GOAL OF THE EXERCISE>
Nothing should appear in the answer except the line containing "RECENT POSTS" and the lines following it through the end of the listing, each given exactly.

LISTED RECORDS>
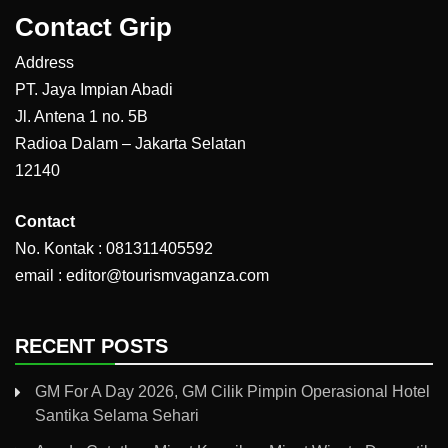
Contact Grip
Address
PT. Jaya Impian Abadi
Jl. Antena 1 no. 5B
Radioa Dalam – Jakarta Selatan
12140
Contact
No. Kontak : 081311405592
email : editor@tourismvaganza.com
RECENT POSTS
GM For A Day 2026, GM Cilik Pimpin Operasional Hotel
Santika Selama Sehari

RESULT BELOW>
RECENT POSTS
GM For A Day 2026, GM Cilik Pimpin Operasional Hotel
Santika Selama Sehari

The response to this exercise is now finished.